| Problems and tasks |
A. From the goat shedding thread, extract the passage starting at "But I don't" and ending at "(May 7, 2008)", word for word.
B. Continue the forum thread on spring shedding in goats from the point where it stops.

| Text excerpt |

* * *

# Spring time shedding?



## Gomez150 (Dec 9, 2009)

Does anyone else have a Whether that looses ALL of their hair (except the hair on their face, & most on their legs) when shedding in the spring time?

I have asked the vet about it & she said that since he does it the same time every year it should be okay. No tests were run. 

But I don't want him to loose ALL of his hair right now, because even though he has a heat lamp in his shed (it goes off around 8PM) it is still 35degrees at night (45-60 during the day).

Anyone know what causes this? He is on a goat mineral supplement and he has a billy goat salt/mineral block.
onder:


----------



## AlaskaBoers (May 7, 2008)

i have a doe (new to me) doing the same thing, 35 degrees is fine for them, if he starts shivering give him a sweater. 

check for lice or mites.


----------



## StaceyRosado (Oct 5, 2007)

* * *

| Information provided |
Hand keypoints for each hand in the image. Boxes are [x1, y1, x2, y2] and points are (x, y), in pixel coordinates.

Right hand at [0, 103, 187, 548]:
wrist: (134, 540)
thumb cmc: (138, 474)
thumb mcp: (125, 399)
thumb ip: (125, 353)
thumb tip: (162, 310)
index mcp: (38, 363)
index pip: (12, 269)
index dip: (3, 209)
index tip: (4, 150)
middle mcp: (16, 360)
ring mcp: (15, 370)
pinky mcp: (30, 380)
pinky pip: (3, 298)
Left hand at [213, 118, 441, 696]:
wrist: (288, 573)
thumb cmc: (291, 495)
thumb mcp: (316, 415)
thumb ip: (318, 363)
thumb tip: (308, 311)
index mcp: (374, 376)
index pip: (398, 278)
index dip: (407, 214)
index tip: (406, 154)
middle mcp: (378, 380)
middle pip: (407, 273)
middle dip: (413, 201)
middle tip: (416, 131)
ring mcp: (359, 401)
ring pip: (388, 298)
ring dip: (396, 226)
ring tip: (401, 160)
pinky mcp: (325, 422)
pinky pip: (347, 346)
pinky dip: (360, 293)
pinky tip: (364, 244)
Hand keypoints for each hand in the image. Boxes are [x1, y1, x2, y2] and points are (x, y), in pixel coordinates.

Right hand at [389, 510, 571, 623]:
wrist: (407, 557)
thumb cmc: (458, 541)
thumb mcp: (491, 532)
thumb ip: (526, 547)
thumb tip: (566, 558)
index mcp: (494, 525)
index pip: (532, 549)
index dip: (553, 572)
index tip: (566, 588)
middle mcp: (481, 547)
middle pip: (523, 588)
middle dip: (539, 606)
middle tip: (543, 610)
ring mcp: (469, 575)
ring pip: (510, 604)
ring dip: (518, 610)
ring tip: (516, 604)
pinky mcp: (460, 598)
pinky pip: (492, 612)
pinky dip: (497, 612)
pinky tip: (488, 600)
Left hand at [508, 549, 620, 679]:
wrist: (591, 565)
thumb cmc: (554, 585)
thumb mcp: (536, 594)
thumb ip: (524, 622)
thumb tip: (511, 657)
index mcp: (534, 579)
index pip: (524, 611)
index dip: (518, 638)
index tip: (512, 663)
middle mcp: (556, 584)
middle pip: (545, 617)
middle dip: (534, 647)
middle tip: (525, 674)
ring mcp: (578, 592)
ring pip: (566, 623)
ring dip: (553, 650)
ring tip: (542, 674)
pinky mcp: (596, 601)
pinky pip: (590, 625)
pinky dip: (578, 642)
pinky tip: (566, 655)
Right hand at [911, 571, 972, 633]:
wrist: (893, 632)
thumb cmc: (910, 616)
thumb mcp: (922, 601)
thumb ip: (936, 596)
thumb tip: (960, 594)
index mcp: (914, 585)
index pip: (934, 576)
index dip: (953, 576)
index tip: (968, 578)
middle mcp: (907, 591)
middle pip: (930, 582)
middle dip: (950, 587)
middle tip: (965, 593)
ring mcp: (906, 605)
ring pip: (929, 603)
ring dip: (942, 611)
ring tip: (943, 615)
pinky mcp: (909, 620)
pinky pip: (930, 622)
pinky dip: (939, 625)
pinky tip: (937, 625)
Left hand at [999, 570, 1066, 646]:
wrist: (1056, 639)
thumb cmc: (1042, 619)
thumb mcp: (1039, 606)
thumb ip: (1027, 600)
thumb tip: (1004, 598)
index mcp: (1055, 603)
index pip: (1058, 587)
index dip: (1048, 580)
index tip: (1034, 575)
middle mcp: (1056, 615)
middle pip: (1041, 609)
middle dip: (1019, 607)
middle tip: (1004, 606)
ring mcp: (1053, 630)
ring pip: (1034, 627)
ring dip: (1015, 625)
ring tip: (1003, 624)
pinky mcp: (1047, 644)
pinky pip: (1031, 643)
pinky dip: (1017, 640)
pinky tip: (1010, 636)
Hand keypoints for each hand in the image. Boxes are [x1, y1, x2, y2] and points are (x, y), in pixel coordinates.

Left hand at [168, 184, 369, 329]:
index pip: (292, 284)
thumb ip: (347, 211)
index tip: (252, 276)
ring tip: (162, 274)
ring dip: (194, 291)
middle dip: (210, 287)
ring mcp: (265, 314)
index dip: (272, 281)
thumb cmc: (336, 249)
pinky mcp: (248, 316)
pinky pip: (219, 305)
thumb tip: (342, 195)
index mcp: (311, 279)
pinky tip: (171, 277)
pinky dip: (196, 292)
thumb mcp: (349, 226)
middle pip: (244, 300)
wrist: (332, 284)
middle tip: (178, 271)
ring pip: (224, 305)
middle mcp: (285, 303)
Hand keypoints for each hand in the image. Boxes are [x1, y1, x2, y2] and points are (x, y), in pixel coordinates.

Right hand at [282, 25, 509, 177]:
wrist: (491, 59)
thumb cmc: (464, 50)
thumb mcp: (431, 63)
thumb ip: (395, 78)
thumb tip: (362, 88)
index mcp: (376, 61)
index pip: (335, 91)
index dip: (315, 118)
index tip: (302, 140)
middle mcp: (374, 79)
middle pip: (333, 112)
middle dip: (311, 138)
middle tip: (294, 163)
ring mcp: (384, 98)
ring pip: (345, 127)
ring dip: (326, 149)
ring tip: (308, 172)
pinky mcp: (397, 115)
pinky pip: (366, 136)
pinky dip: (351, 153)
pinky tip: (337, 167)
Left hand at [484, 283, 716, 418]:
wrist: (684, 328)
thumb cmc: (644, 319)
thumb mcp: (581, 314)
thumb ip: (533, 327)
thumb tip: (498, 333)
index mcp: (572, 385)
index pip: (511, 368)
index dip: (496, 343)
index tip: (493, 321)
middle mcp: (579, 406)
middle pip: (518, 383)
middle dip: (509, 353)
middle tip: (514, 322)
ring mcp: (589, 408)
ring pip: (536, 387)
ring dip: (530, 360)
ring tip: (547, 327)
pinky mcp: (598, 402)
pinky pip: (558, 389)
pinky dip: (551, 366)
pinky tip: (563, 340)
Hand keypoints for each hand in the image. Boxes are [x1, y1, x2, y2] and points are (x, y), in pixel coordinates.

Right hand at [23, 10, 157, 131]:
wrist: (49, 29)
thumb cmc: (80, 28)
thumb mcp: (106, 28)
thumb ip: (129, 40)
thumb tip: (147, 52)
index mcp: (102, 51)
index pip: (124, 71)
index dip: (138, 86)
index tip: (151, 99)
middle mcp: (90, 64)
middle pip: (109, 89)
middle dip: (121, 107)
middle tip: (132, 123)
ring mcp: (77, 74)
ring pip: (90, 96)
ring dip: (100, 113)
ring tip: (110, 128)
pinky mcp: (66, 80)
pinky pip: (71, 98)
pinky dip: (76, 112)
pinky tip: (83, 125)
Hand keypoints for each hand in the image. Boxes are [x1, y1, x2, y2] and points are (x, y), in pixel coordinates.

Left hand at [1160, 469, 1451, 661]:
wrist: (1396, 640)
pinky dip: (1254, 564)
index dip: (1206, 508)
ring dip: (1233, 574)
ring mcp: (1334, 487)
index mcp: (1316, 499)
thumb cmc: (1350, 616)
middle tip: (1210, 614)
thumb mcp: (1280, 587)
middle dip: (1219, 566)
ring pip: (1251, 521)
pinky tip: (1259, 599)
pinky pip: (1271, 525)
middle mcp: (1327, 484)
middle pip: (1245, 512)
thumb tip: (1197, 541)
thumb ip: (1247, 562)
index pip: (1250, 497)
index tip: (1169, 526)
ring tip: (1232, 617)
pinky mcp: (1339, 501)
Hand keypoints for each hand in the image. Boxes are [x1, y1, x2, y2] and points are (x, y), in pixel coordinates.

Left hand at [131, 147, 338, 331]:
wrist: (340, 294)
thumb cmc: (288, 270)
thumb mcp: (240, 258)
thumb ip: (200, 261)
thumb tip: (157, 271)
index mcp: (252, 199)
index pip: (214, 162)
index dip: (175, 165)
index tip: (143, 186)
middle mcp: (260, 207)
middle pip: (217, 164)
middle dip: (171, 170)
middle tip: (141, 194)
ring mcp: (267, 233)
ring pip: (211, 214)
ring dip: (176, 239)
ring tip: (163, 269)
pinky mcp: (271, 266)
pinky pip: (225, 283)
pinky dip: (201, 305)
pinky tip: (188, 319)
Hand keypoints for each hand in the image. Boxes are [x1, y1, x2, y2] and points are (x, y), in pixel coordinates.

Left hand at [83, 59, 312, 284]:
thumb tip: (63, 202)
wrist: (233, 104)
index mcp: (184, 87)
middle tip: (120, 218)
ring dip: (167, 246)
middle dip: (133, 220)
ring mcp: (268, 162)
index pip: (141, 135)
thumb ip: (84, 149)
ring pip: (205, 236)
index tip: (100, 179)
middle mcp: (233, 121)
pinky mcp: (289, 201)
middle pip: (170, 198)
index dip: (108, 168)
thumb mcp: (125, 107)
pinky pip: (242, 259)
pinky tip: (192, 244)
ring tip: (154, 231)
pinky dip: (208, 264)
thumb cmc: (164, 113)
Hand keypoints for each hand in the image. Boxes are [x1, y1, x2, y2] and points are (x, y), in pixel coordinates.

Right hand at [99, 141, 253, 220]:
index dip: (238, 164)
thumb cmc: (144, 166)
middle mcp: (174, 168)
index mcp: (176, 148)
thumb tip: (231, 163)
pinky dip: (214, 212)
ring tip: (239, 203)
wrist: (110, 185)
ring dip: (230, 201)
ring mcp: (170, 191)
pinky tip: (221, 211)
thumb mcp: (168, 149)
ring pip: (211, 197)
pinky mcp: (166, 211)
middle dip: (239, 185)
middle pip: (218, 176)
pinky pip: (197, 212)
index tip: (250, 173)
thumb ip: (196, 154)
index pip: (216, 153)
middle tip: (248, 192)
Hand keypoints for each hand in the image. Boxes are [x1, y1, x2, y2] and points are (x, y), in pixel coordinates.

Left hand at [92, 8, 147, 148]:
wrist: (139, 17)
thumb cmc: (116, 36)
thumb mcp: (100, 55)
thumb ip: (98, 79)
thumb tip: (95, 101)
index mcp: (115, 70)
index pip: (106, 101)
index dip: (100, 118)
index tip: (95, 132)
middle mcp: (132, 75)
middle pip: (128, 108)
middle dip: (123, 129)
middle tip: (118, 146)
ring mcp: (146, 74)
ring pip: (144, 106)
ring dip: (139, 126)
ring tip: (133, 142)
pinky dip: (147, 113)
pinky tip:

* * *

| Answers for the tasks |
A.
But I don't want him to loose ALL of his hair right now, because even though he has a heat lamp in his shed (it goes off around 8PM) it is still 35degrees at night (45-60 during the day).

Anyone know what causes this? He is on a goat mineral supplement and he has a billy goat salt/mineral block.
onder:


----------



## AlaskaBoers (May 7, 2008)

B.
sometimes they just do that -- very annoying I know.

Right now I have a doe who gets everything like everyone else but she is loosing all the hair at the base of her ears and onto her head. its weird. But she looks great and her coat is otherwise real good. So I am not going to worry about it. Its just her weird shedding pattern I guess


----------



## cdtrum (Aug 25, 2008)

I have a wether that blows his coat like that....his neck looks awful right now.......his fur is so very thick and he has soooooo much undercoat, that when he starts to shed it in the spring....there isn't much left on his skin, you can see the new growth coming in though......I just watch him and have a coat for him if need be...his brother doesn't have have near the thick fur.


----------



## Gomez150 (Dec 9, 2009)

Glad to know it is nothing to worry about. 
I'd get him a sweater but he has HUGE horns and isn't very nice. (He'll hook you with his horns, we've tried everything nothing helps but I love him none the less)


----------



## trailriding2dressage (Mar 25, 2010)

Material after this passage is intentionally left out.